Ten Thoughts About the Preakness Lineup
by Trevor Whenham - 05/16/2008
After almost two weeks of speculation and hand-wringing the field is finally set for the second leg of the Triple Crown, the Preakness Stakes. The story is as we expected it would be from soon after the Kentucky Derby - we have one outstanding horse, and a bunch of others that don't seem to measure up on paper. The one surprise given the dominance of Big Brown is that the field is as big as it is - the 13 horses that will enter the starting gate is just one horse below the maximum allowed in the race.
Ten initial thoughts about the race:
1. If there is one thing tat is odd about this race it is that Big Brown didn't manage to scare more horses off.

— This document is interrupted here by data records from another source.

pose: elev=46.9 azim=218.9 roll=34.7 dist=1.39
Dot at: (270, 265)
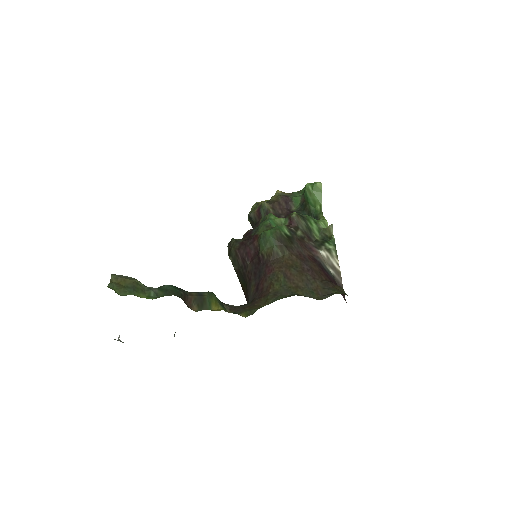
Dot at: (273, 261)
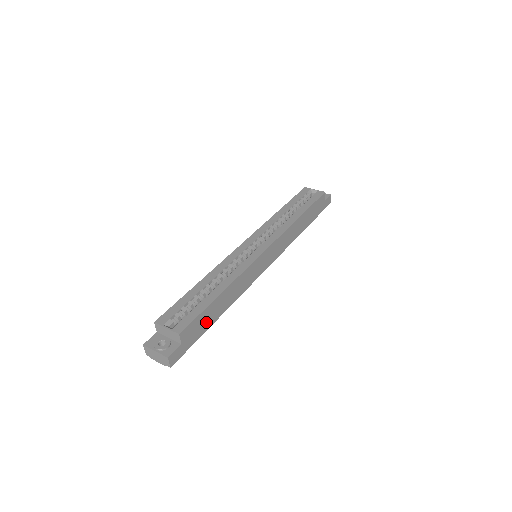
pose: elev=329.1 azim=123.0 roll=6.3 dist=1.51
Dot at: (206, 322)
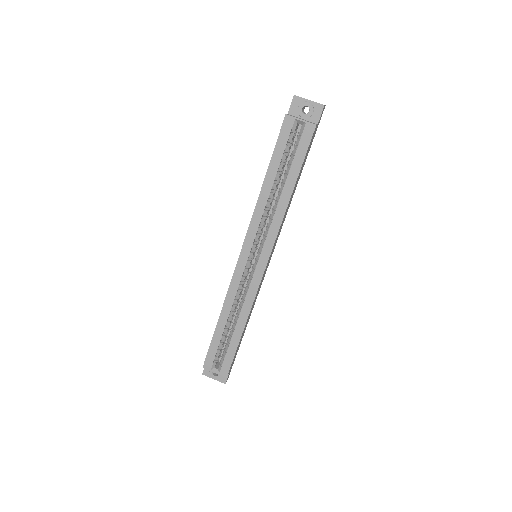
Dot at: occluded
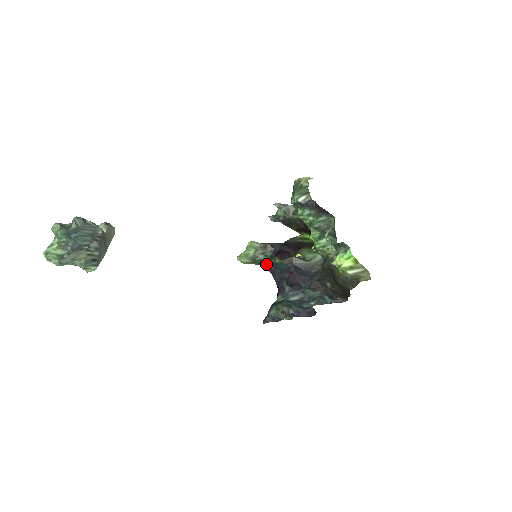
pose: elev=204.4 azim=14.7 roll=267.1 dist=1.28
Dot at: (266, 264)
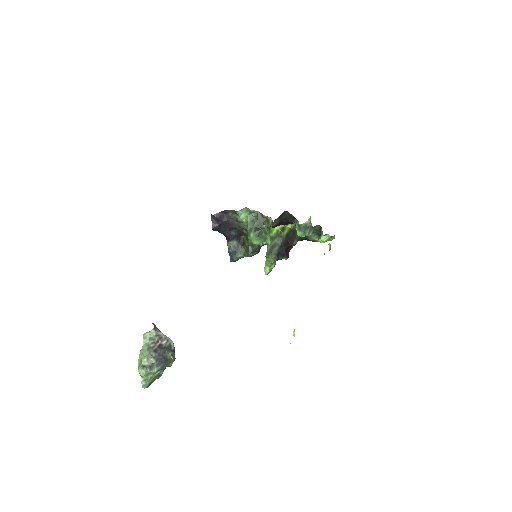
Dot at: occluded
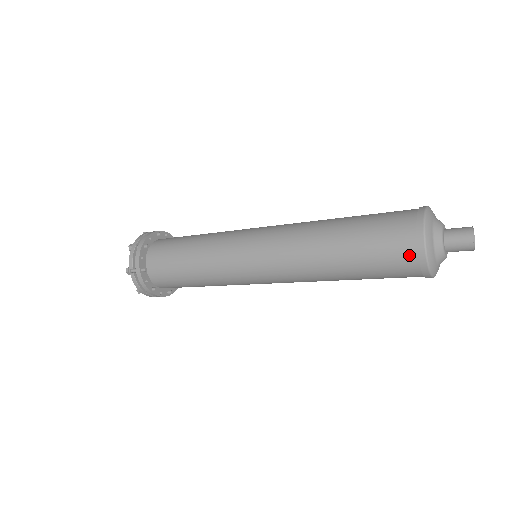
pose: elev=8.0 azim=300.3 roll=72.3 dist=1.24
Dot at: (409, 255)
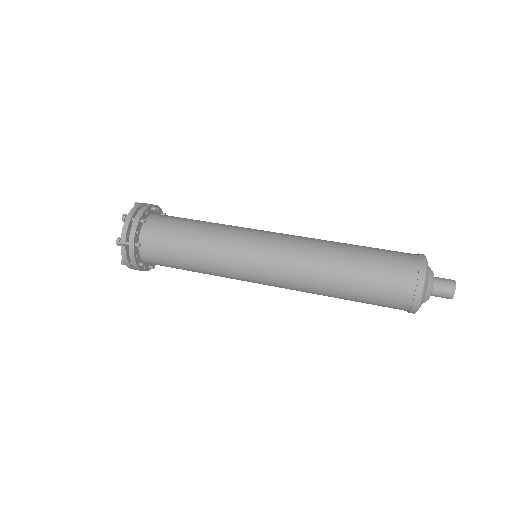
Dot at: (406, 295)
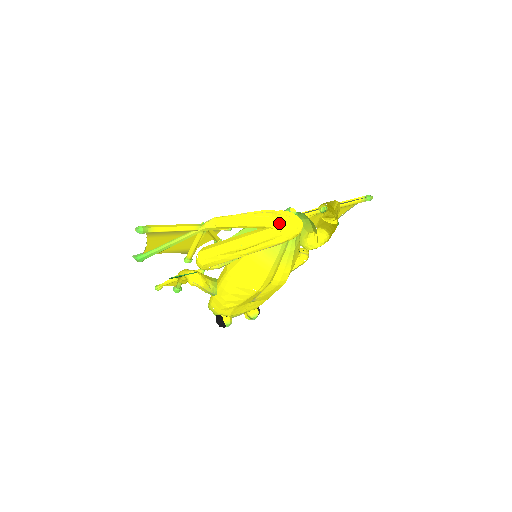
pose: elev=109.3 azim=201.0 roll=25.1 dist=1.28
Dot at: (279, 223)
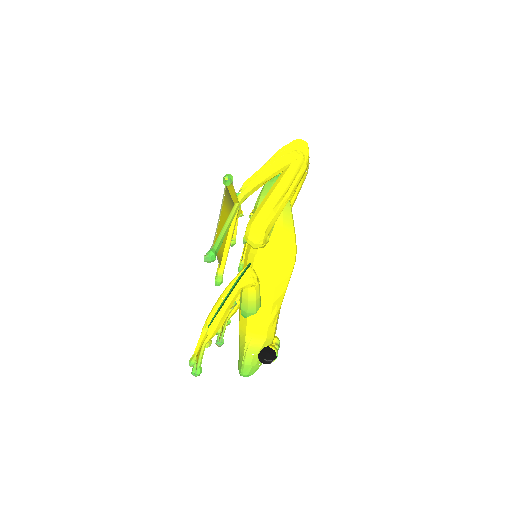
Dot at: (296, 153)
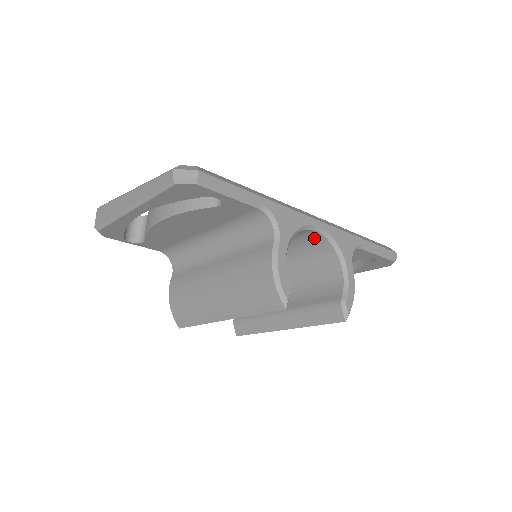
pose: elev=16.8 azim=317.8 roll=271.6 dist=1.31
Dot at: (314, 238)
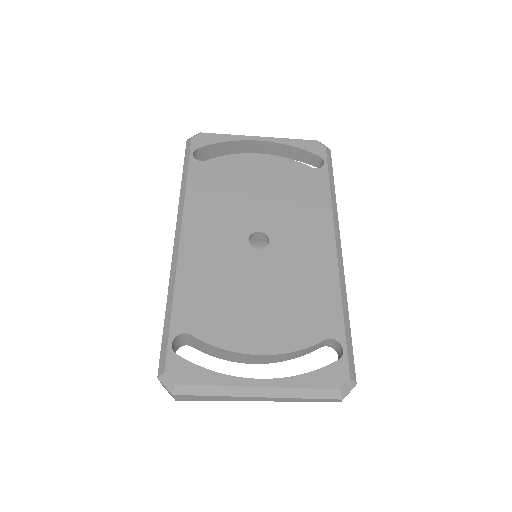
Dot at: occluded
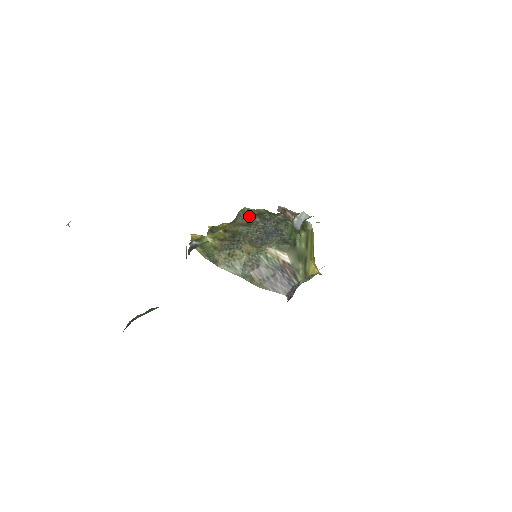
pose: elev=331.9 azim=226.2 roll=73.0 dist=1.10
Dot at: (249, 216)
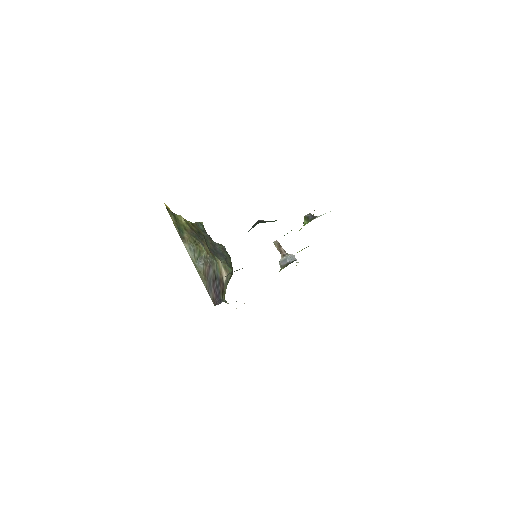
Dot at: (204, 230)
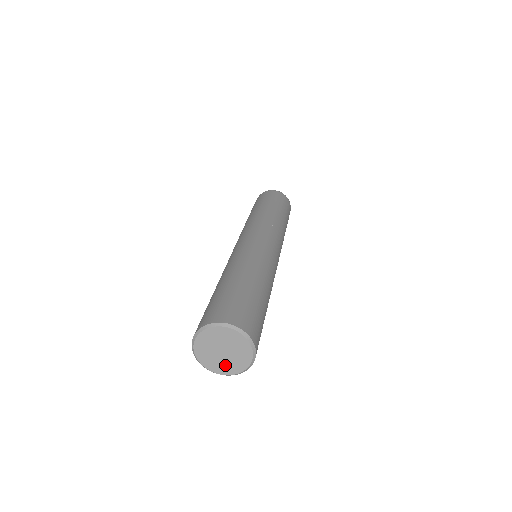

I guess that they all figure that second in a Triple Crown race is pretty good, but I would have expected that more have them would have looked elsewhere. Beyond Gayego and Behindatthebar this is a long way from being an impressive field.

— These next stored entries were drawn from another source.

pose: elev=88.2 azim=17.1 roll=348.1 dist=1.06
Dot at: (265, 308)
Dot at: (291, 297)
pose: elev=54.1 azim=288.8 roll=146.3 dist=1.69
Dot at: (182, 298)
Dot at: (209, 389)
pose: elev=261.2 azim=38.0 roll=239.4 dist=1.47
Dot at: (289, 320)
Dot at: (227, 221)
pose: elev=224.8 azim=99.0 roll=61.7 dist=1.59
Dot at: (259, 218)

2. I'm not going to waste a second worrying about post position. By winning comfortably from the 20th hole in the Derby Big Brown showed that it doesn't matter to him where he starts. The sample size is small, but so far we have seen Big Brown make the trip he wants regardless of the circumstances.
3. No matter how good Big Brown is, and I think he is pretty darned special, a horse with a morning line of 1/2 and likely post time odds below that, scares the heck out of me in a 13-horse Preakness field. A lot of bad stuff can happen in a race that big.
4. Unsure of how important winning a Triple Crown race is for jockeys? There are a lot of very good jockeys in this race on pretty average horses just so that they can have a shot to get it done.
5. In the end there are 13 different trainers in the race. That should work in Big Brown's favor - horses will be less likely to work together to try to get the favorite in a tough spot if they are alone.
6. Gayego is again interesting. He was a popular pick at a mid-range price in the Derby after a convincing win in the Arkansas Derby on the dirt. The big race was a disaster - he never found his running room and ended up an uncomfortable 17th. That wasn't good, but the fact that he came back in this race was a bit of a surprise and it's a solid clue that his connections are willing to write off that effort. He's a pretty clear second choice, and would provide reasonable value if he stayed at his morning line of 8/1.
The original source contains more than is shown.